WORK TO BE COMPLETED:
An exact copy of all the data, minus the images, is required.

AVAILABLE DATA:
-- -- --

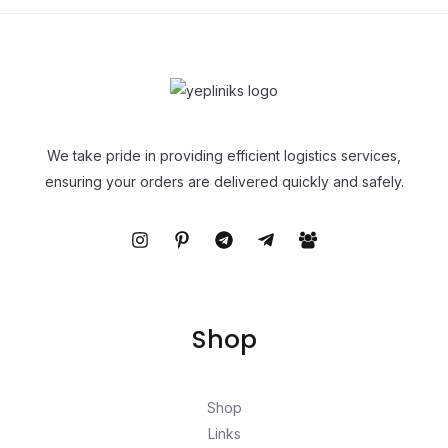
We take pride in providing efficient logistics services,
ensuring your orders are delivered quickly and safely.
Shop
Shop
Links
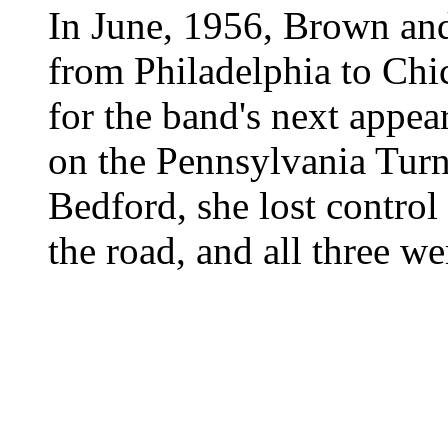
In June, 1956, Brown an
from Philadelphia to Chi
for the band's next appea
on the Pennsylvania Turn
Bedford, she lost control 
the road, and all three we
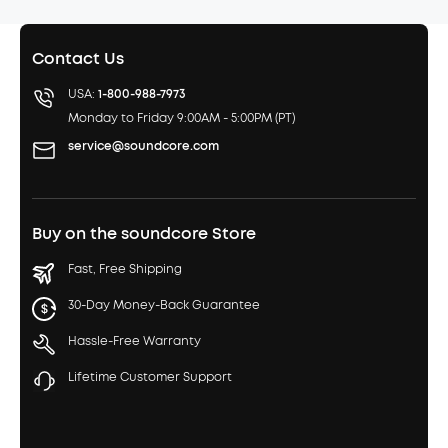
Contact Us
USA:
1-800-988-7973
Monday to Friday 9:00AM - 5:00PM (PT)
service@soundcore.com
Buy on the soundcore Store
Fast, Free Shipping
30-Day Money-Back Guarantee
Hassle-Free Warranty
Lifetime Customer Support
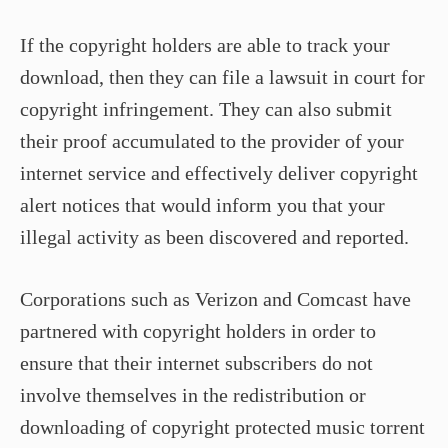
If the copyright holders are able to track your
download, then they can file a lawsuit in court for
copyright infringement. They can also submit
their proof accumulated to the provider of your
internet service and effectively deliver copyright
alert notices that would inform you that your
illegal activity as been discovered and reported.
Corporations such as Verizon and Comcast have
partnered with copyright holders in order to
ensure that their internet subscribers do not
involve themselves in the redistribution or
downloading of copyright protected music torrent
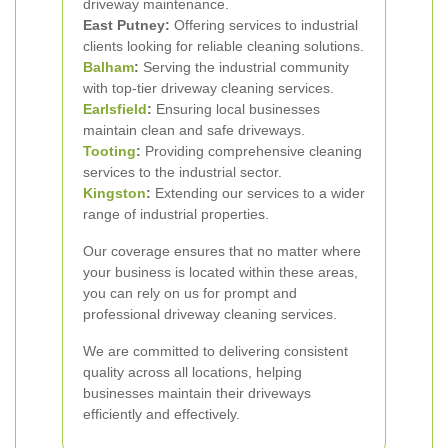
driveway maintenance.
East Putney:
Offering services to industrial
clients looking for reliable cleaning solutions.
Balham
:
Serving the industrial community
with top-tier driveway cleaning services.
Earlsfield
:
Ensuring local businesses
maintain clean and safe driveways.
Tooting
:
Providing comprehensive cleaning
services to the industrial sector.
Kingston
:
Extending our services to a wider
range of industrial properties.
Our coverage ensures that no matter where
your business is located within these areas,
you can rely on us for prompt and
professional driveway cleaning services.
We are committed to delivering consistent
quality across all locations, helping
businesses maintain their driveways
efficiently and effectively.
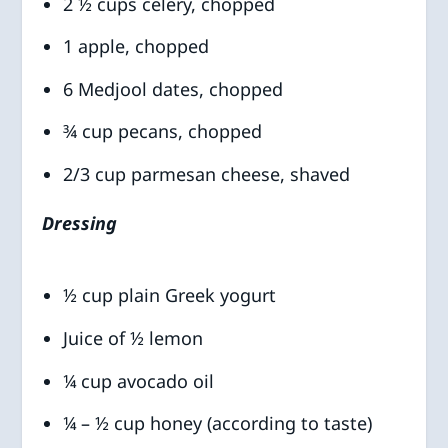
2 ½ cups celery, chopped
1 apple, chopped
6 Medjool dates, chopped
¾ cup pecans, chopped
2/3 cup parmesan cheese, shaved
Dressing
½ cup plain Greek yogurt
Juice of ½ lemon
¼ cup avocado oil
¼ – ½ cup honey (according to taste)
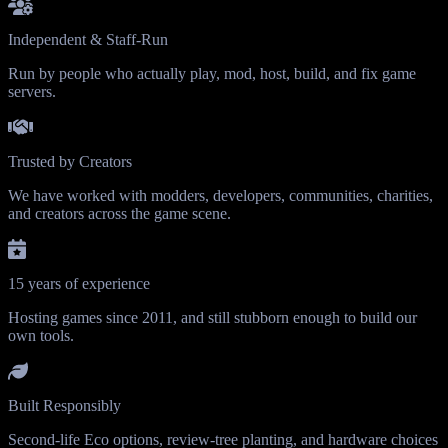
Independent & Staff-Run
Run by people who actually play, mod, host, build, and fix game
servers.
Trusted by Creators
We have worked with modders, developers, communities, charities,
and creators across the game scene.
15 years of experience
Hosting games since 2011, and still stubborn enough to build our
own tools.
Built Responsibly
Second-life Eco options, review-tree planting, and hardware choices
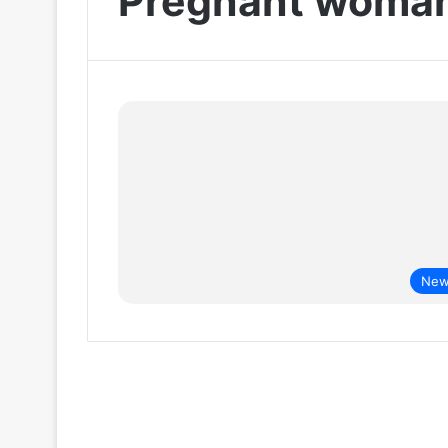
Pregnant woma
New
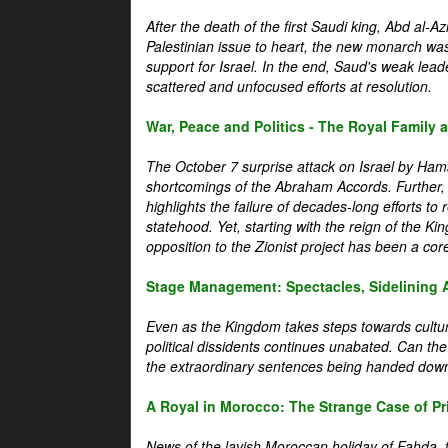
After the death of the first Saudi king, Abd al-A
Palestinian issue to heart, the new monarch wa
support for Israel. In the end, Saud's weak leader
scattered and unfocused efforts at resolution.
War, Peace and Politics - The Royal Family an
The October 7 surprise attack on Israel by Hama
shortcomings of the Abraham Accords. Further, t
highlights the failure of decades-long efforts t
statehood. Yet, starting with the reign of the Ki
opposition to the Zionist project has been a core 
Stage Management: Spectacles, Sidelining 
Even as the Kingdom takes steps towards cultura
political dissidents continues unabated. Can the
the extraordinary sentences being handed down
A Royal in Morocco: The Strange Case of Pr
News of the lavish Moroccan holiday of Fahda, t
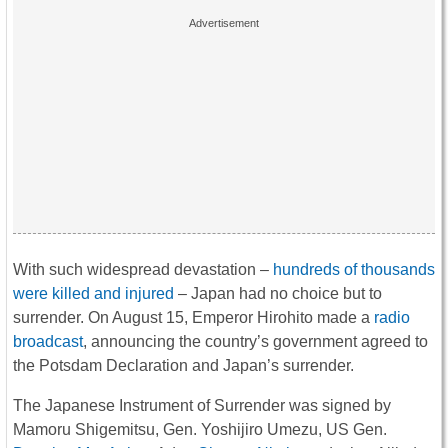
With such widespread devastation –
hundreds of thousands
were killed and injured
– Japan had no choice but to
surrender. On August 15, Emperor Hirohito made a
radio
broadcast
, announcing the country’s government agreed to
the Potsdam Declaration and Japan’s surrender.
The Japanese Instrument of Surrender was signed by
Mamoru Shigemitsu, Gen. Yoshijiro Umezu, US Gen.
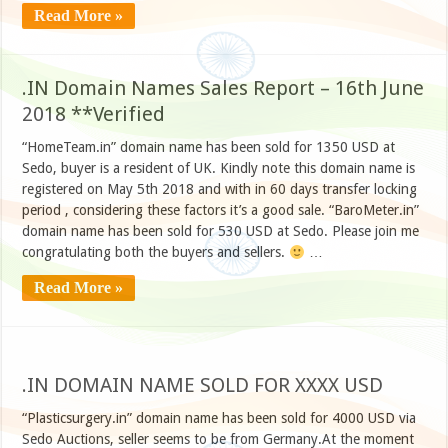
Read More »
.IN Domain Names Sales Report – 16th June
2018 **Verified
“HomeTeam.in” domain name has been sold for 1350 USD at
Sedo, buyer is a resident of UK. Kindly note this domain name is
registered on May 5th 2018 and with in 60 days transfer locking
period , considering these factors it’s a good sale. “BaroMeter.in”
domain name has been sold for 530 USD at Sedo. Please join me
congratulating both the buyers and sellers.
…
Read More »
.IN DOMAIN NAME SOLD FOR XXXX USD
“Plasticsurgery.in” domain name has been sold for 4000 USD via
Sedo Auctions, seller seems to be from Germany.At the moment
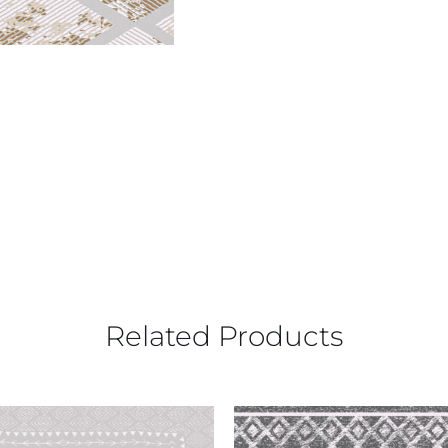
Related Products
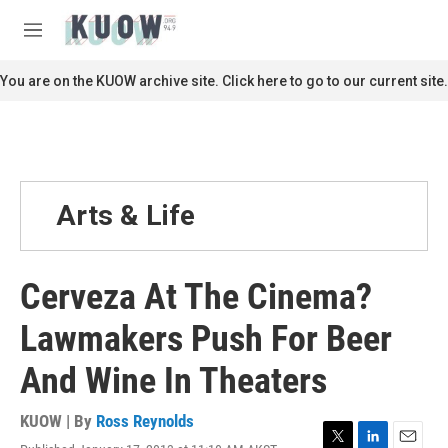
Skip to main content
S
e
M
a
e
r
n
You are on the KUOW archive site. Click here to go to our current site.
c
u
h
u
e
r
y
Arts & Life
Cerveza At The Cinema?
Lawmakers Push For Beer
And Wine In Theaters
KUOW | By
Ross Reynolds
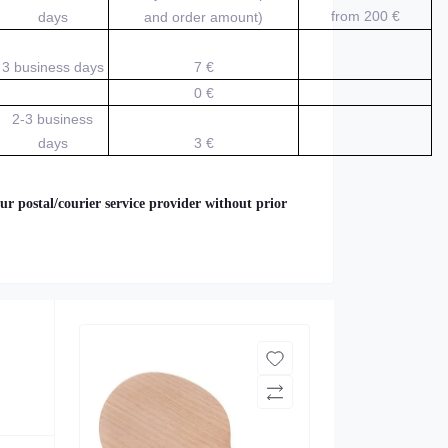
from 200
€
days
and order amount)
3 business days
7 €
0 €
2-3 business
days
3 €
ur postal/courier service provider without prior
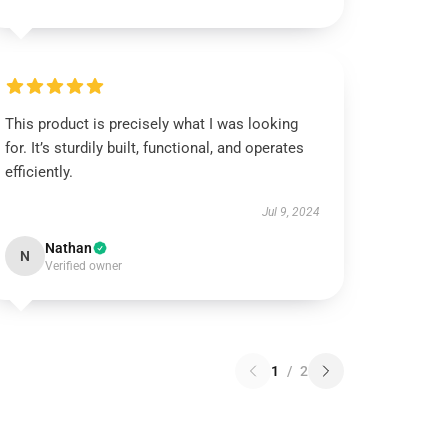
This product is precisely what I was looking
for. It’s sturdily built, functional, and operates
efficiently.
Jul 9, 2024
Nathan
N
Verified owner
1
/
2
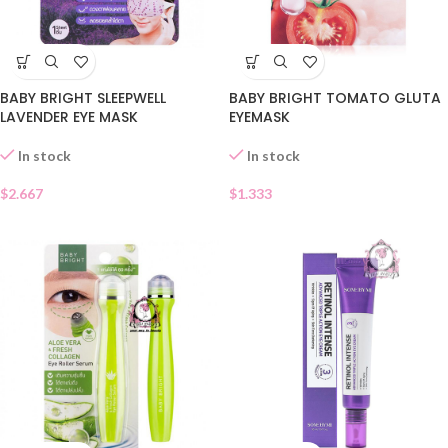
BABY BRIGHT SLEEPWELL
BABY BRIGHT TOMATO GLUTA
LAVENDER EYE MASK
EYEMASK
In stock
In stock
$
2.667
$
1.333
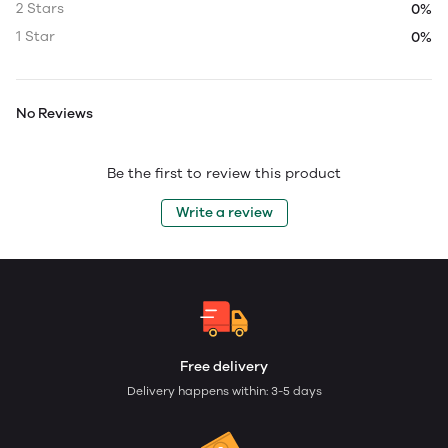
2 Stars
0%
1 Star
0%
No Reviews
Be the first to review this product
Write a review
Free delivery
Delivery happens within: 3-5 days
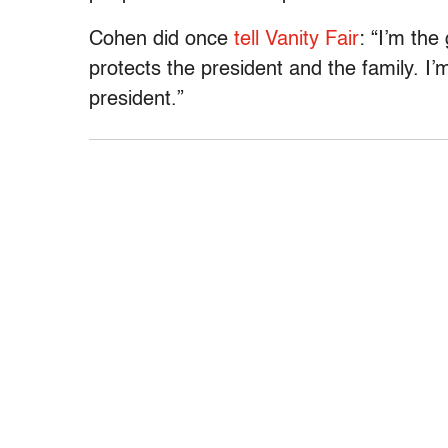
Cohen did once
tell Vanity Fair
: “I’m the
protects the president and the family. I’
president.”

-- -- --

ANSWER SECTION:
We take pride in providing efficient logistics services,
ensuring your orders are delivered quickly and safely.
Shop
Shop
Links
In June, 1956, Brown an
from Philadelphia to Chi
for the band's next appea
on the Pennsylvania Turn
Bedford, she lost control 
the road, and all three we
Contact Us
USA:
1-800-988-7973
Monday to Friday 9:00AM - 5:00PM (PT)
service@soundcore.com
Buy on the soundcore Store
Fast, Free Shipping
30-Day Money-Back Guarantee
Hassle-Free Warranty
Lifetime Customer Support
If the copyright holders are able to track your
download, then they can file a lawsuit in court for
copyright infringement. They can also submit
their proof accumulated to the provider of your
internet service and effectively deliver copyright
alert notices that would inform you that your
illegal activity as been discovered and reported.
Corporations such as Verizon and Comcast have
partnered with copyright holders in order to
ensure that their internet subscribers do not
involve themselves in the redistribution or
downloading of copyright protected music torrent
driveway maintenance.
East Putney:
Offering services to industrial
clients looking for reliable cleaning solutions.
Balham
:
Serving the industrial community
with top-tier driveway cleaning services.
Earlsfield
:
Ensuring local businesses
maintain clean and safe driveways.
Tooting
:
Providing comprehensive cleaning
services to the industrial sector.
Kingston
:
Extending our services to a wider
range of industrial properties.
Our coverage ensures that no matter where
your business is located within these areas,
you can rely on us for prompt and
professional driveway cleaning services.
We are committed to delivering consistent
quality across all locations, helping
businesses maintain their driveways
efficiently and effectively.
2 ½ cups celery, chopped
1 apple, chopped
6 Medjool dates, chopped
¾ cup pecans, chopped
2/3 cup parmesan cheese, shaved
Dressing
½ cup plain Greek yogurt
Juice of ½ lemon
¼ cup avocado oil
¼ – ½ cup honey (according to taste)
Independent & Staff-Run
Run by people who actually play, mod, host, build, and fix game
servers.
Trusted by Creators
We have worked with modders, developers, communities, charities,
and creators across the game scene.
15 years of experience
Hosting games since 2011, and still stubborn enough to build our
own tools.
Built Responsibly
Second-life Eco options, review-tree planting, and hardware choices
Pregnant woma
New
After the death of the first Saudi king, Abd al-A
Palestinian issue to heart, the new monarch wa
support for Israel. In the end, Saud's weak leader
scattered and unfocused efforts at resolution.
War, Peace and Politics - The Royal Family an
The October 7 surprise attack on Israel by Hama
shortcomings of the Abraham Accords. Further, t
highlights the failure of decades-long efforts t
statehood. Yet, starting with the reign of the Ki
opposition to the Zionist project has been a core 
Stage Management: Spectacles, Sidelining 
Even as the Kingdom takes steps towards cultura
political dissidents continues unabated. Can the
the extraordinary sentences being handed down
A Royal in Morocco: The Strange Case of Pr
News of the lavish Moroccan holiday of Fahda, t
With such widespread devastation –
hundreds of thousands
were killed and injured
– Japan had no choice but to
surrender. On August 15, Emperor Hirohito made a
radio
broadcast
, announcing the country’s government agreed to
the Potsdam Declaration and Japan’s surrender.
The Japanese Instrument of Surrender was signed by
Mamoru Shigemitsu, Gen. Yoshijiro Umezu, US Gen.
Read More »
.IN Domain Names Sales Report – 16th June
2018 **Verified
“HomeTeam.in” domain name has been sold for 1350 USD at
Sedo, buyer is a resident of UK. Kindly note this domain name is
registered on May 5th 2018 and with in 60 days transfer locking
period , considering these factors it’s a good sale. “BaroMeter.in”
domain name has been sold for 530 USD at Sedo. Please join me
congratulating both the buyers and sellers.
…
Read More »
.IN DOMAIN NAME SOLD FOR XXXX USD
“Plasticsurgery.in” domain name has been sold for 4000 USD via
Sedo Auctions, seller seems to be from Germany.At the moment
Related Products
Skip to main content
S
e
M
a
e
r
n
You are on the KUOW archive site. Click here to go to our current site.
c
u
h
u
e
r
y
Arts & Life
Cerveza At The Cinema?
Lawmakers Push For Beer
And Wine In Theaters
KUOW | By
Ross Reynolds
from 200
€
days
and order amount)
3 business days
7 €
0 €
2-3 business
days
3 €
ur postal/courier service provider without prior
This product is precisely what I was looking
for. It’s sturdily built, functional, and operates
efficiently.
Jul 9, 2024
Nathan
N
Verified owner
1
/
2
BABY BRIGHT SLEEPWELL
BABY BRIGHT TOMATO GLUTA
LAVENDER EYE MASK
EYEMASK
In stock
In stock
$
2.667
$
1.333
2 Stars
0%
1 Star
0%
No Reviews
Be the first to review this product
Write a review
Free delivery
Delivery happens within: 3-5 days
Cohen did once
tell Vanity Fair
: “I’m the
protects the president and the family. I’
president.”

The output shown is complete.